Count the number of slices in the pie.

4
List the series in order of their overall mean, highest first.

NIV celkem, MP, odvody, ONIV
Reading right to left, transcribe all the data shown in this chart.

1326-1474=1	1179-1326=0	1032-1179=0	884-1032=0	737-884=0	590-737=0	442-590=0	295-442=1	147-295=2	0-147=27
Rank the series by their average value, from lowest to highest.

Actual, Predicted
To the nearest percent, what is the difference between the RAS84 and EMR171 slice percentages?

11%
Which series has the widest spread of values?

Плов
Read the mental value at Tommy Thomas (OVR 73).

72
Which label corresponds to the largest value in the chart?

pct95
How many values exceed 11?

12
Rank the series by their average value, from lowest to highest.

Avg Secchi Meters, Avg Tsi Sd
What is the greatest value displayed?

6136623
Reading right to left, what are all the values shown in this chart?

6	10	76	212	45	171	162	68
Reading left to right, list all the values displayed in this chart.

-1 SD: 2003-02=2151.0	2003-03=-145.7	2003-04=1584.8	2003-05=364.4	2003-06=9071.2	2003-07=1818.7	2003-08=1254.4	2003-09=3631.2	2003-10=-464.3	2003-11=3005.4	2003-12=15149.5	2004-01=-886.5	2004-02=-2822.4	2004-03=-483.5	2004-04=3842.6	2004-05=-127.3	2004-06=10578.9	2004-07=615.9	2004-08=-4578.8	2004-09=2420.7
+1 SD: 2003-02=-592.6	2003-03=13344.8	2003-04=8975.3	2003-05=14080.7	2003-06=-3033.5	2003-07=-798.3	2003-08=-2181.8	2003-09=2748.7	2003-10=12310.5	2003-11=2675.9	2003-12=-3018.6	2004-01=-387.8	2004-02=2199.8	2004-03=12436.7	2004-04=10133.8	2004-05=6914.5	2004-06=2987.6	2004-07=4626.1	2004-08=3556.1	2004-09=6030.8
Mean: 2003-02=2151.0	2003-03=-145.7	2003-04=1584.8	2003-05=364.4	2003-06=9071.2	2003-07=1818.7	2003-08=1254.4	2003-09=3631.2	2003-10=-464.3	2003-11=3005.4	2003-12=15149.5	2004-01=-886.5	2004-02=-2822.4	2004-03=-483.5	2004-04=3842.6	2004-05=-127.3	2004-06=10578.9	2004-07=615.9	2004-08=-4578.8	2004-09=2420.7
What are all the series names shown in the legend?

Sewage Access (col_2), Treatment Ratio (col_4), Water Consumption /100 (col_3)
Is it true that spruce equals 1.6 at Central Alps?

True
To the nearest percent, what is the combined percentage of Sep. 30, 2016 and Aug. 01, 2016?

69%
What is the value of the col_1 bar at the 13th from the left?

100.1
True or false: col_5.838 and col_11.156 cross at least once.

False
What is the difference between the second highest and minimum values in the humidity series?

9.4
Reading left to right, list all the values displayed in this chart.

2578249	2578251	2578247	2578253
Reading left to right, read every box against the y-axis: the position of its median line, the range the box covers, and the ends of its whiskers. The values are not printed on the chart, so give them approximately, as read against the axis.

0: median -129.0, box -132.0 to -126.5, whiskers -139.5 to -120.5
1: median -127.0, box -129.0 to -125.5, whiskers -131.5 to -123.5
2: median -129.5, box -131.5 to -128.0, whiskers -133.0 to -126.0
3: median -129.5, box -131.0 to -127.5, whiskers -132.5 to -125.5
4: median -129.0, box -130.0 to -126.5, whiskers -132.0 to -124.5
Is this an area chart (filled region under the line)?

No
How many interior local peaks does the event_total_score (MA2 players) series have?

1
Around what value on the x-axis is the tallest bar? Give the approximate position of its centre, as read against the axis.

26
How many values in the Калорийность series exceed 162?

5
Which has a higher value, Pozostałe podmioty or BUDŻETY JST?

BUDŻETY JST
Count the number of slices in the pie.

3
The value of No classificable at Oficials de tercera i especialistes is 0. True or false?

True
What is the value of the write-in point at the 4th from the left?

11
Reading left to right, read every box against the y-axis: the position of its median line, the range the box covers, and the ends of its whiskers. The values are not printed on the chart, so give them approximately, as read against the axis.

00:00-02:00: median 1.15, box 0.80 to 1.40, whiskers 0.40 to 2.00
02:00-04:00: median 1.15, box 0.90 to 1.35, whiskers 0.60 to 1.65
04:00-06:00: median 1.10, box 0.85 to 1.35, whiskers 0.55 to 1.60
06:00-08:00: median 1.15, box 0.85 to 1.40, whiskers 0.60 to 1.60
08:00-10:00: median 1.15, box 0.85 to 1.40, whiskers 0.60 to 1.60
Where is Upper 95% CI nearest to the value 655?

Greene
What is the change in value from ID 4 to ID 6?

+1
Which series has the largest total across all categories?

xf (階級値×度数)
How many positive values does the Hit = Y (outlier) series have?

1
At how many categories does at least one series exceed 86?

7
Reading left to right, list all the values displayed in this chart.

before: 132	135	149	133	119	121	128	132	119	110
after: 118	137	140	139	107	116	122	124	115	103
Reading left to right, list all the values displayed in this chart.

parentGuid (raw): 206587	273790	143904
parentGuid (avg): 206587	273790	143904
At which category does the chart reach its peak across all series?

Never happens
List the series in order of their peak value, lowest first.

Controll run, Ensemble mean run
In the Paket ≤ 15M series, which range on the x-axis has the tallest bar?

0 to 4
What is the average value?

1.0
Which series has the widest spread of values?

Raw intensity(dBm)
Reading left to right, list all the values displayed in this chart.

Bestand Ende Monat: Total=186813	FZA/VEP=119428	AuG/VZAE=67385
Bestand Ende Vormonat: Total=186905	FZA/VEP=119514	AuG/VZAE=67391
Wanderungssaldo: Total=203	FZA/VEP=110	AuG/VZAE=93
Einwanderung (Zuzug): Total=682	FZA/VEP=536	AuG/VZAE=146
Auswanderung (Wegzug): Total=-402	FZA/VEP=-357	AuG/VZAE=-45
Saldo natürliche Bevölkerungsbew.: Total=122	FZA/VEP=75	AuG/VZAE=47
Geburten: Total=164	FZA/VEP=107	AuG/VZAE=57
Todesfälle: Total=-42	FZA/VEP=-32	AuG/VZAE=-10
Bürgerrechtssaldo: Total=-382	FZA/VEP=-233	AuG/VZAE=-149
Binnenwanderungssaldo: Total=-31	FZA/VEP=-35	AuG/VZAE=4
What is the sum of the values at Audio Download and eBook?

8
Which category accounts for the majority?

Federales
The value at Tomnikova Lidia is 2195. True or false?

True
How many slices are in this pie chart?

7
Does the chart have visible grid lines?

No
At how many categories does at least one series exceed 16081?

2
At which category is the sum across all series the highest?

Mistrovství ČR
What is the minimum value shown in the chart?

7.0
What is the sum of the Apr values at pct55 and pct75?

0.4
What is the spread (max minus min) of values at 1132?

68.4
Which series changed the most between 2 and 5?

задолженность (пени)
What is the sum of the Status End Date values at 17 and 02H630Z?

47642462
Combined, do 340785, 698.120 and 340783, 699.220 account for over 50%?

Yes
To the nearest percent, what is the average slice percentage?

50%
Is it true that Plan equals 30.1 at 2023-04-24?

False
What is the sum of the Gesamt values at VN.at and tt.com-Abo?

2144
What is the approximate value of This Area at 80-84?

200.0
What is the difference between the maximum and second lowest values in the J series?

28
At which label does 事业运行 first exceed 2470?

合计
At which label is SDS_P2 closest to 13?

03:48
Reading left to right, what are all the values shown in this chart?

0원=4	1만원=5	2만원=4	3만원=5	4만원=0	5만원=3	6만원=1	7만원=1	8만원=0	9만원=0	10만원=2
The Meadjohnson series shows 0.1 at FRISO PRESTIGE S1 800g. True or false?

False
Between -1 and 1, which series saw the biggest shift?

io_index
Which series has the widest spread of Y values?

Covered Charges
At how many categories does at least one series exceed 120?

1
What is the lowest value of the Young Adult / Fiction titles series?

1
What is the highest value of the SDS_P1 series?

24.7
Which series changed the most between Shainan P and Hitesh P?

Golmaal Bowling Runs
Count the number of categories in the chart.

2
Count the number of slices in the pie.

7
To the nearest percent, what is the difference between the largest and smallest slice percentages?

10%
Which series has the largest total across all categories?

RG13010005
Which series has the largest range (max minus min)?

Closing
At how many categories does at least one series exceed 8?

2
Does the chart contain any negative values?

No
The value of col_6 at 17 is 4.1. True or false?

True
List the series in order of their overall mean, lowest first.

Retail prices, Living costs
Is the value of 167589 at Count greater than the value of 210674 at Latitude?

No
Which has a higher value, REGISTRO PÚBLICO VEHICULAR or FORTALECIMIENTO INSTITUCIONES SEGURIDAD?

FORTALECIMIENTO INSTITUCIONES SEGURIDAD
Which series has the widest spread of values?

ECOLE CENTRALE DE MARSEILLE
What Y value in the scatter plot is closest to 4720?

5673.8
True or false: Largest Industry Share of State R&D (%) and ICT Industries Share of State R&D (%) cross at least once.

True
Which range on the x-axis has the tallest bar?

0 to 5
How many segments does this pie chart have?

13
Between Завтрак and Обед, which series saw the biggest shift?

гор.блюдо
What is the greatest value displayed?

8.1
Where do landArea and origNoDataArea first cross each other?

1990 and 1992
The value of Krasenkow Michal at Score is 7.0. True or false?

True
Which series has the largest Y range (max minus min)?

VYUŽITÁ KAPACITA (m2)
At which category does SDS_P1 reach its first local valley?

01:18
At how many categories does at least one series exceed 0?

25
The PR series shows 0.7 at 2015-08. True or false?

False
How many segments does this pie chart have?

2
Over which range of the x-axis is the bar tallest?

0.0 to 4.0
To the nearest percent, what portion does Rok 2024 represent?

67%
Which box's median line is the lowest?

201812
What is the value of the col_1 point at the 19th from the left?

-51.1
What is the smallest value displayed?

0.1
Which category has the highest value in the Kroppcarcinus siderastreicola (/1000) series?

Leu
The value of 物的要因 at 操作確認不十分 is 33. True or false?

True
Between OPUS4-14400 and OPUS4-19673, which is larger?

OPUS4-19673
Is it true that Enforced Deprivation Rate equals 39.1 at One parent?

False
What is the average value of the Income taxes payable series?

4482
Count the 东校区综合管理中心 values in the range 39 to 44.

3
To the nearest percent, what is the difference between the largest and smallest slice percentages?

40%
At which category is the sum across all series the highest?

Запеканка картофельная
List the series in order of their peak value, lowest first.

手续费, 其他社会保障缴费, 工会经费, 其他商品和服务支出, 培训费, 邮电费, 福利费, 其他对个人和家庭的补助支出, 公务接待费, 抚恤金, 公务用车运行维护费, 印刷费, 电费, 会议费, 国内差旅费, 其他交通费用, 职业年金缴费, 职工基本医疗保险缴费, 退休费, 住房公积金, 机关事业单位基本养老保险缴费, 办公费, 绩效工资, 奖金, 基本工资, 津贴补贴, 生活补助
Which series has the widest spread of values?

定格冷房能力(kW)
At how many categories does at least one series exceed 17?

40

___

### [Required action]
Copy the records above word for word, starting at the first line and ending with the line that contains "Is it true that spruce", including that line.

### [Result for this task]
Count the number of slices in the pie.

4
List the series in order of their overall mean, highest first.

NIV celkem, MP, odvody, ONIV
Reading right to left, transcribe all the data shown in this chart.

1326-1474=1	1179-1326=0	1032-1179=0	884-1032=0	737-884=0	590-737=0	442-590=0	295-442=1	147-295=2	0-147=27
Rank the series by their average value, from lowest to highest.

Actual, Predicted
To the nearest percent, what is the difference between the RAS84 and EMR171 slice percentages?

11%
Which series has the widest spread of values?

Плов
Read the mental value at Tommy Thomas (OVR 73).

72
Which label corresponds to the largest value in the chart?

pct95
How many values exceed 11?

12
Rank the series by their average value, from lowest to highest.

Avg Secchi Meters, Avg Tsi Sd
What is the greatest value displayed?

6136623
Reading right to left, what are all the values shown in this chart?

6	10	76	212	45	171	162	68
Reading left to right, list all the values displayed in this chart.

-1 SD: 2003-02=2151.0	2003-03=-145.7	2003-04=1584.8	2003-05=364.4	2003-06=9071.2	2003-07=1818.7	2003-08=1254.4	2003-09=3631.2	2003-10=-464.3	2003-11=3005.4	2003-12=15149.5	2004-01=-886.5	2004-02=-2822.4	2004-03=-483.5	2004-04=3842.6	2004-05=-127.3	2004-06=10578.9	2004-07=615.9	2004-08=-4578.8	2004-09=2420.7
+1 SD: 2003-02=-592.6	2003-03=13344.8	2003-04=8975.3	2003-05=14080.7	2003-06=-3033.5	2003-07=-798.3	2003-08=-2181.8	2003-09=2748.7	2003-10=12310.5	2003-11=2675.9	2003-12=-3018.6	2004-01=-387.8	2004-02=2199.8	2004-03=12436.7	2004-04=10133.8	2004-05=6914.5	2004-06=2987.6	2004-07=4626.1	2004-08=3556.1	2004-09=6030.8
Mean: 2003-02=2151.0	2003-03=-145.7	2003-04=1584.8	2003-05=364.4	2003-06=9071.2	2003-07=1818.7	2003-08=1254.4	2003-09=3631.2	2003-10=-464.3	2003-11=3005.4	2003-12=15149.5	2004-01=-886.5	2004-02=-2822.4	2004-03=-483.5	2004-04=3842.6	2004-05=-127.3	2004-06=10578.9	2004-07=615.9	2004-08=-4578.8	2004-09=2420.7
What are all the series names shown in the legend?

Sewage Access (col_2), Treatment Ratio (col_4), Water Consumption /100 (col_3)
Is it true that spruce equals 1.6 at Central Alps?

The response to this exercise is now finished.